A Product Manager who believes their core job responsibility is to seek concessions and compromises between the development teams and stakeholders.
- Can mutate into: ”The Executive Assistant” or “The Sales Liaison” Product Manager
- Dangerous when coupled with: “The Disenfranchised” Designer
- Likelihood of fixing: None
- Danger to project: High
Product Managers often have to mediate between two groups comprising of very strong personalities:
- Stakeholders, who know what they want the product to do
- Developers, who know how to build the product
Optimally, the relationship between stakeholders and developers is one of collaborative give-and-take, but often it is quite contentious. The People Pleaser Product Manager finds themselves unable to control these two groups, and instead tries to build consensus through a series of compromises, resulting in neither group being happy with the final product.

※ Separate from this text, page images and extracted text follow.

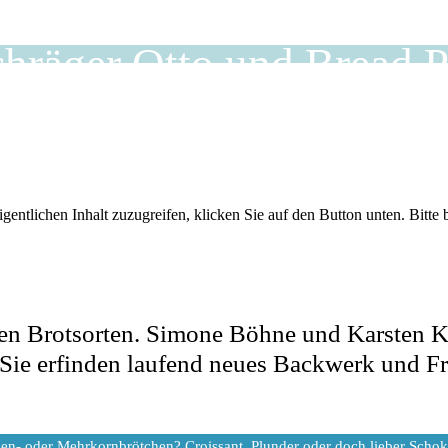
hräger Otto und Bread P
gentlichen Inhalt zuzugreifen, klicken Sie auf den Button unten. Bitte
tigen Brotsorten. Simone Böhne und Karsten 
: Sie erfinden laufend neues Backwerk und F
gen- oder Mehrkornbrötchen? Croissant, Plunder oder doch lieber Schok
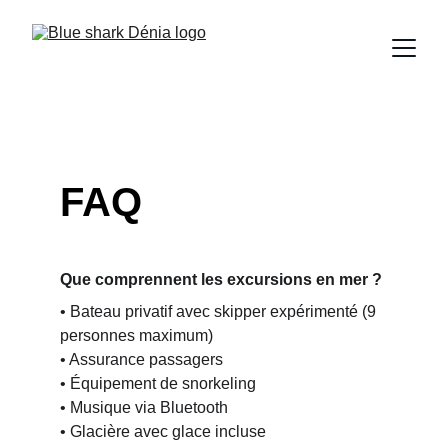
FAQ
Que comprennent les excursions en mer ?
• Bateau privatif avec skipper expérimenté (9 
personnes maximum)
• Assurance passagers
• Équipement de snorkeling
• Musique via Bluetooth
• Glacière avec glace incluse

It is fair to say that the People Pleaser Product Manager has given up managerial control over the product. Instead, they are only mediating between stakeholders and developers in an attempt to document whatever both parties can agree to or live with. As they normally have to do this under time pressure, it is the ideal circumstance for groupthink. Products developed by groupthink are easy to identify: no one likes the final product.

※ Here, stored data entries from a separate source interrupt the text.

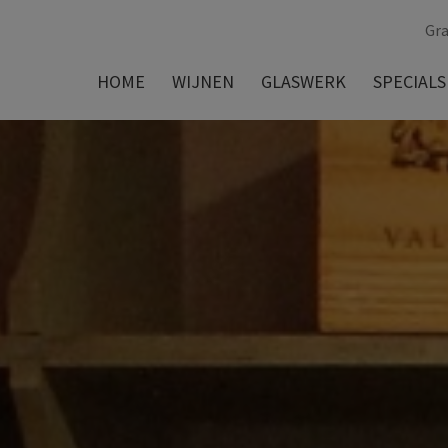
Gra
HOME
WIJNEN
GLASWERK
SPECIALS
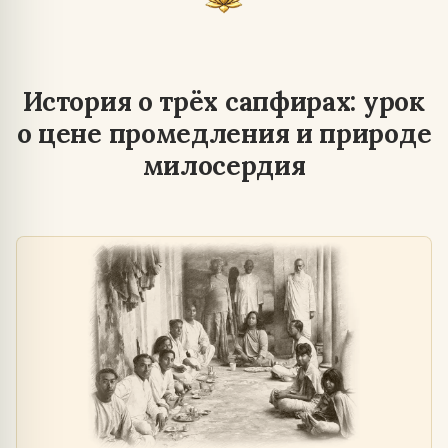
История о трёх сапфирах: урок
о цене промедления и природе
милосердия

“Design through compromise” is a recipe for disaster, as it can result in an unsalable product. If the initial product offering is rejected by customers, the project will most certainly be declared a failure, and it is unlikely that it will be allowed to continue.

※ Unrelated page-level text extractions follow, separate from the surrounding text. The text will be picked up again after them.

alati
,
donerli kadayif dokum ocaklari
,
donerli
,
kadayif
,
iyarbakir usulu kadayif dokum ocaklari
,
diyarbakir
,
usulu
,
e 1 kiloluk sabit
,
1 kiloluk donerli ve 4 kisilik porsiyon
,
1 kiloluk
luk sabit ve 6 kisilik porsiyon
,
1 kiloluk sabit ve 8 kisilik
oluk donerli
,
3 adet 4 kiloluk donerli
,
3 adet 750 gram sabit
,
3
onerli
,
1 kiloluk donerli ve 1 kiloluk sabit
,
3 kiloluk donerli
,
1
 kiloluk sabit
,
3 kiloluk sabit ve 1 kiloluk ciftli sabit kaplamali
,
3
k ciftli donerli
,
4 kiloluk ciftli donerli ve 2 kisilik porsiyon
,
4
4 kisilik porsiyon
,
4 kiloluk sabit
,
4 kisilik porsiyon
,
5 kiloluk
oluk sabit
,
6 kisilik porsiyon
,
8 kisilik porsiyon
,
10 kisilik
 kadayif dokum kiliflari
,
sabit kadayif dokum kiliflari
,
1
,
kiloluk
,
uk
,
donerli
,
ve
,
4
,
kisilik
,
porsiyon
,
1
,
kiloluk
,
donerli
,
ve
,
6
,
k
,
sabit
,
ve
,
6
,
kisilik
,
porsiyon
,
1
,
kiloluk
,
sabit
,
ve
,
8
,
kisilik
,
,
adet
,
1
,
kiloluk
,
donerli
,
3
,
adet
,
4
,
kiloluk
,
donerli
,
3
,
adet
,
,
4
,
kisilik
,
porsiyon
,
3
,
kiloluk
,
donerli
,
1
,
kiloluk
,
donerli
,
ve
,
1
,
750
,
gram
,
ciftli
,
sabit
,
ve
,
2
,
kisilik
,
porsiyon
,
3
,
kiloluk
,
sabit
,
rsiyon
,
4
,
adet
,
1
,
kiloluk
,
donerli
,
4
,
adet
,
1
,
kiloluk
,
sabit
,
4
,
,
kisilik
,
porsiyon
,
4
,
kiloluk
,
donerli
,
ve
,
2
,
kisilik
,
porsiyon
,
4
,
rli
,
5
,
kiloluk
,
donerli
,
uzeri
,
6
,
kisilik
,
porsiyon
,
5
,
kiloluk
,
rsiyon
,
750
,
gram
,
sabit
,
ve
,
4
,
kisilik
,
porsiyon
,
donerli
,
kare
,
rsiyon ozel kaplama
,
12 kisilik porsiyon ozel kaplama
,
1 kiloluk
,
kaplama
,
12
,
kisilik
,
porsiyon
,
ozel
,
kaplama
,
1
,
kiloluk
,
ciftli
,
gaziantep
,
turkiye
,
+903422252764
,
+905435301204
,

To manage two groups made up of strong personalities requires a great deal of managerial skill and experience. A firm but fair hand must be used to settle down each group, and align them towards the common goal of building a great product. This high managerial bar is what makes the People Pleaser so difficult to fix: If they were capable of controlling both groups, they would have already.
People who have the capability to effectively manage groups comprising of strong personalities will have most likely promoted out of the role of being a Product Manager, as this is a key attribute of upper management.
Ultimately, if the stakeholder and developers cannot be coached into working together more effectively, the People Pleaser Product Manager will have to be replaced. Not doing so will, in all likelihood, result in the project producing an unsalable product, and therefore the project being canceled.